Page segmentation data:
=== Section Start ===

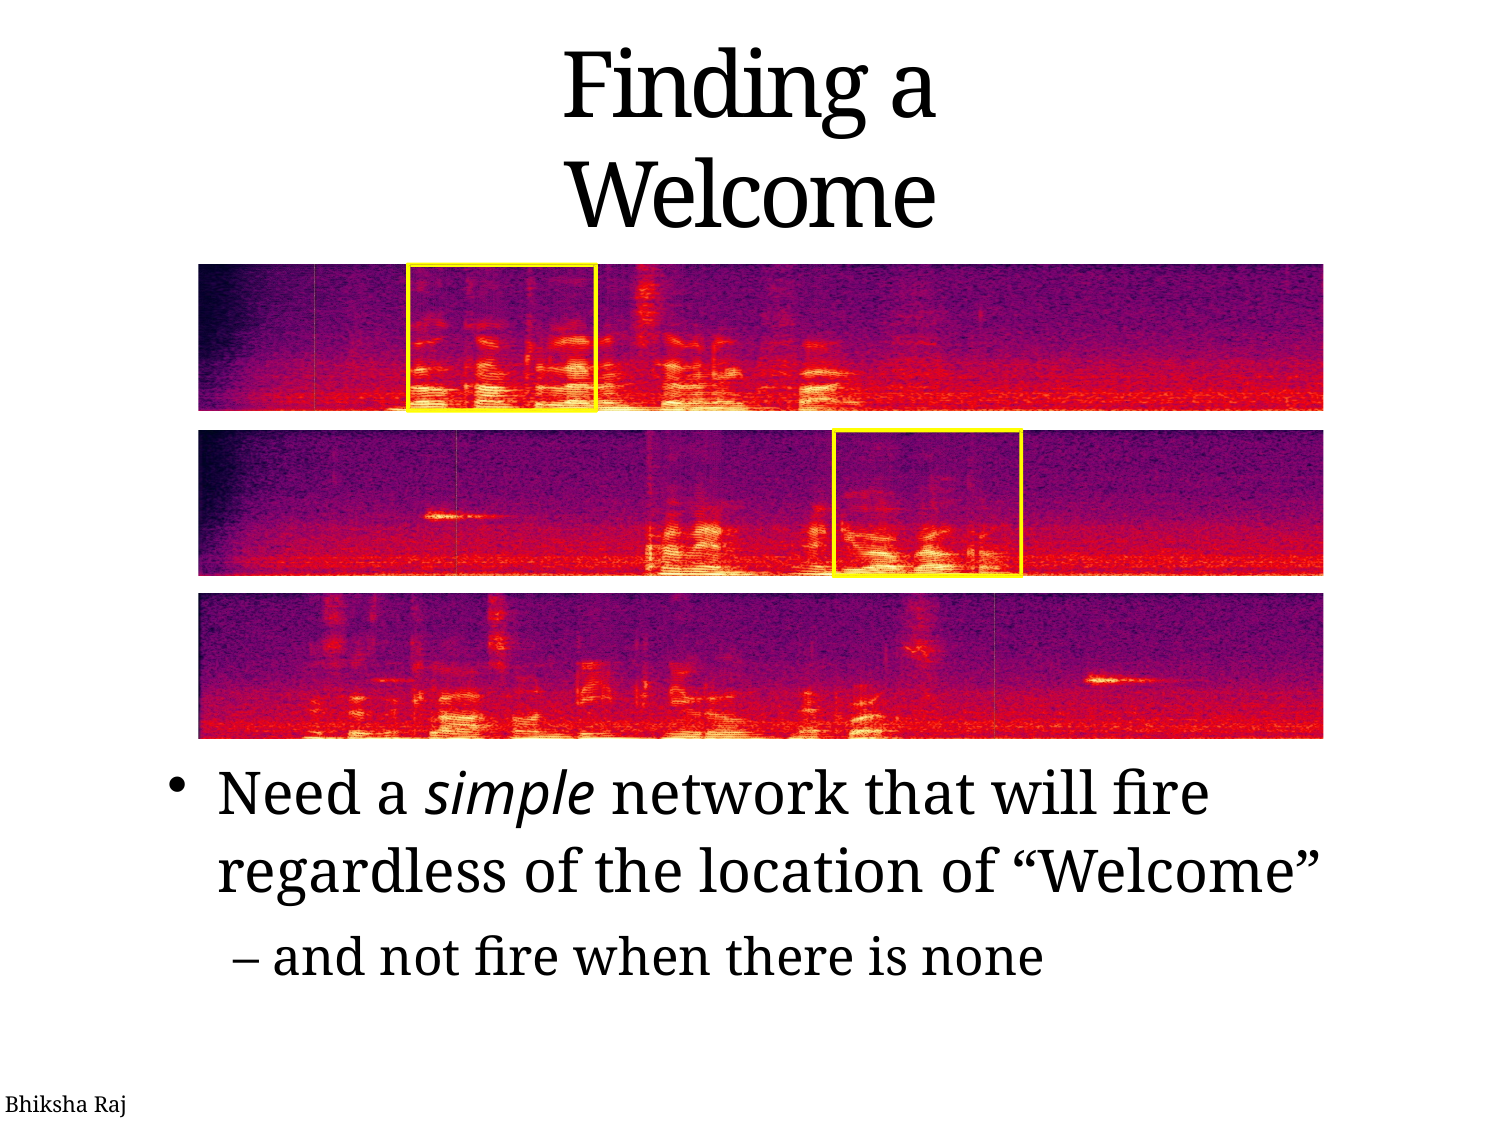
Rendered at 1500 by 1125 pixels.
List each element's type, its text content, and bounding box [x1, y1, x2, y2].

text_box [198, 593, 1324, 739]
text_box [198, 427, 1324, 579]
title Finding a Welcome [429, 23, 1071, 246]
text_box Bhiksha Raj [0, 1083, 142, 1125]
text_box Need a simple network that will fire regardless of the location of “Welcome” – and not fire when there is none [165, 747, 1327, 986]
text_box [198, 262, 1324, 413]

=== Section End ===

Repeat each line above exactly as it reads, omitting any pictures.

## Task answer
Rendered at 1500 by 1125 pixels.
List each element's type, its text content, and bounding box [x1, y1, x2, y2].

text_box [198, 593, 1324, 739]
text_box [198, 427, 1324, 579]
title Finding a Welcome [429, 23, 1071, 246]
text_box Bhiksha Raj [0, 1083, 142, 1125]
text_box Need a simple network that will fire regardless of the location of “Welcome” – and not fire when there is none [165, 747, 1327, 986]
text_box [198, 262, 1324, 413]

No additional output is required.